In [3]:
# Import libraries
# GoogleNews Documentation : https://pypi.org/project/GoogleNews/
from GoogleNews import GoogleNews
from newspaper import Article
from newspaper import Config
from tqdm import tqdm
import pandas as pd
import nltk  # NLP library

In [4]:
# This tokenizer divides a text into a list of sentences by using an unsupervised algorithm to build a model for abbreviation words, collocations, and words that start sentences.
nltk.download('punkt')

[nltk_data] Downloading package punkt to /home/alfonso/nltk_data...
[nltk_data]   Unzipping tokenizers/punkt.zip.


True

In [5]:
# Config to avoid 403 forbidden error
user_agent = 'Mozilla/5.0 (Macintosh; Intel Mac OS X 10_11_5) AppleWebKit/537.36 (KHTML, like Gecko) Chrome/50.0.2661.102 Safari/537.36'
config = Config()
══════════════════════════════
> GOAL 1: Can you write out the notebook code from "[nltk_data] Downloading package" to "config = Config()"?
> GOAL 2: Can you rename "common name" to "vernacular name" in the rows, starting at the line with "order: Sphagnales" and running through the last of the rows, and return only those lines with nothing else changed?
The notebook code above has no connection to the rows that come next.

> LISTED RECORDS:
══════════════════════════════
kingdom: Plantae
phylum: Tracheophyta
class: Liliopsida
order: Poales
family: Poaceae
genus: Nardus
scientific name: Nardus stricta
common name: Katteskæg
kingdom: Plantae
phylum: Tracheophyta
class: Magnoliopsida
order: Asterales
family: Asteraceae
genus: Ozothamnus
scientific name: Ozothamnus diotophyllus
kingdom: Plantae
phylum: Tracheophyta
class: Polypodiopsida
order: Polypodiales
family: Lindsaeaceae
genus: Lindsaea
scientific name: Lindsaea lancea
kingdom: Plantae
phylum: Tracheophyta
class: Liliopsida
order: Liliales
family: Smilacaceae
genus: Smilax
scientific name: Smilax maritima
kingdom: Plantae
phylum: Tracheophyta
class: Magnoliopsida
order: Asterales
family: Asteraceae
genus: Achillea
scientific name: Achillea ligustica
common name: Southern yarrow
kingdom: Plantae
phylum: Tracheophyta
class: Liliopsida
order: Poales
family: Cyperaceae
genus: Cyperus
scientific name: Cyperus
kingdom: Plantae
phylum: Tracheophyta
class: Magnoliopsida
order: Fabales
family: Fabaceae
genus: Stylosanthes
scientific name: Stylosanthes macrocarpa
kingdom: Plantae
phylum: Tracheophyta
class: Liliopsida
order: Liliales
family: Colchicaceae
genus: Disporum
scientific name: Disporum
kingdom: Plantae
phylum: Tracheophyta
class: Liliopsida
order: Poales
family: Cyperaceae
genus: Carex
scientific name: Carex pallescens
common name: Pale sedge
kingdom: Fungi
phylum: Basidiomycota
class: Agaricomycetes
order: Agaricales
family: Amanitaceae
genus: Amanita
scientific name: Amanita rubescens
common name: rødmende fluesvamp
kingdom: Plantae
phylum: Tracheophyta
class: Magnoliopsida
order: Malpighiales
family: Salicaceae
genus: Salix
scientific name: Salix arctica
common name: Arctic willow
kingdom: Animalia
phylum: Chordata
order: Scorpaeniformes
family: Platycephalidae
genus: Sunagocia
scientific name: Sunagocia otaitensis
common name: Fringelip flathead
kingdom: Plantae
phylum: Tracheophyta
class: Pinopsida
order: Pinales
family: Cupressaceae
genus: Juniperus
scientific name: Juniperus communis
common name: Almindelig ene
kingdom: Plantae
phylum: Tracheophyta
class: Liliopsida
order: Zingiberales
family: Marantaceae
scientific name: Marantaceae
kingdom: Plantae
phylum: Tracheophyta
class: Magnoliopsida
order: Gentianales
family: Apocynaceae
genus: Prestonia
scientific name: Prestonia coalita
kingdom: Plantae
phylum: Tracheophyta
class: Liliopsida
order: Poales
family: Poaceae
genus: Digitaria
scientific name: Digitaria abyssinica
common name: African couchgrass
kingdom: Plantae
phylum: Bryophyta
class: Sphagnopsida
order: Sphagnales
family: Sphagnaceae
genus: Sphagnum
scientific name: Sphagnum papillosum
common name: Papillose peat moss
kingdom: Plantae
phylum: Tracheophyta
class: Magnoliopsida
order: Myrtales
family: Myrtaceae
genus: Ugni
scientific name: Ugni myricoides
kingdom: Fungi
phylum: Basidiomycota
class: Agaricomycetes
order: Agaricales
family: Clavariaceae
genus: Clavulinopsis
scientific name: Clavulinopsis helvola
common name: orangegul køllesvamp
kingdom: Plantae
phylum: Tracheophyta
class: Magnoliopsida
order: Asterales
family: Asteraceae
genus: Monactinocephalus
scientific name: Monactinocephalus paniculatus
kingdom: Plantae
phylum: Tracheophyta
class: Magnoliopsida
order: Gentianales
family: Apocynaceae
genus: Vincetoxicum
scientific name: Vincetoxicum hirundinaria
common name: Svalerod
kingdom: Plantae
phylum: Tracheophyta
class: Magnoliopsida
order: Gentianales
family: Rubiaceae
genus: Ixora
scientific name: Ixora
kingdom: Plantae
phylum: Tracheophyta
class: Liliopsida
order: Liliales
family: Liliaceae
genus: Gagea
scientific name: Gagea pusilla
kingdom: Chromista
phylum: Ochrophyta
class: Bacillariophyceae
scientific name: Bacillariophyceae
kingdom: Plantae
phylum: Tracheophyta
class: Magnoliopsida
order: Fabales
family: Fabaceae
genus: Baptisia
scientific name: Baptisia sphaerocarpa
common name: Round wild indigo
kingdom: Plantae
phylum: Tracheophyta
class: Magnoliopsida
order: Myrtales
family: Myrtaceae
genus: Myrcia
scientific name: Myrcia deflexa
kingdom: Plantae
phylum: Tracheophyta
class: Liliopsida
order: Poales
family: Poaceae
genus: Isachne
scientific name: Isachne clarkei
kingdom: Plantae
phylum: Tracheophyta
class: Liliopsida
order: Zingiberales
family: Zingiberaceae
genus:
══════════════════════════════
> EXPECTED ANSWER 1:
[nltk_data] Downloading package punkt to /home/alfonso/nltk_data...
[nltk_data]   Unzipping tokenizers/punkt.zip.


True

In [5]:
# Config to avoid 403 forbidden error
user_agent = 'Mozilla/5.0 (Macintosh; Intel Mac OS X 10_11_5) AppleWebKit/537.36 (KHTML, like Gecko) Chrome/50.0.2661.102 Safari/537.36'
config = Config()

> EXPECTED ANSWER 2:
order: Sphagnales
family: Sphagnaceae
genus: Sphagnum
scientific name: Sphagnum papillosum
vernacular name: Papillose peat moss
kingdom: Plantae
phylum: Tracheophyta
class: Magnoliopsida
order: Myrtales
family: Myrtaceae
genus: Ugni
scientific name: Ugni myricoides
kingdom: Fungi
phylum: Basidiomycota
class: Agaricomycetes
order: Agaricales
family: Clavariaceae
genus: Clavulinopsis
scientific name: Clavulinopsis helvola
vernacular name: orangegul køllesvamp
kingdom: Plantae
phylum: Tracheophyta
class: Magnoliopsida
order: Asterales
family: Asteraceae
genus: Monactinocephalus
scientific name: Monactinocephalus paniculatus
kingdom: Plantae
phylum: Tracheophyta
class: Magnoliopsida
order: Gentianales
family: Apocynaceae
genus: Vincetoxicum
scientific name: Vincetoxicum hirundinaria
vernacular name: Svalerod
kingdom: Plantae
phylum: Tracheophyta
class: Magnoliopsida
order: Gentianales
family: Rubiaceae
genus: Ixora
scientific name: Ixora
kingdom: Plantae
phylum: Tracheophyta
class: Liliopsida
order: Liliales
family: Liliaceae
genus: Gagea
scientific name: Gagea pusilla
kingdom: Chromista
phylum: Ochrophyta
class: Bacillariophyceae
scientific name: Bacillariophyceae
kingdom: Plantae
phylum: Tracheophyta
class: Magnoliopsida
order: Fabales
family: Fabaceae
genus: Baptisia
scientific name: Baptisia sphaerocarpa
vernacular name: Round wild indigo
kingdom: Plantae
phylum: Tracheophyta
class: Magnoliopsida
order: Myrtales
family: Myrtaceae
genus: Myrcia
scientific name: Myrcia deflexa
kingdom: Plantae
phylum: Tracheophyta
class: Liliopsida
order: Poales
family: Poaceae
genus: Isachne
scientific name: Isachne clarkei
kingdom: Plantae
phylum: Tracheophyta
class: Liliopsida
order: Zingiberales
family: Zingiberaceae
genus:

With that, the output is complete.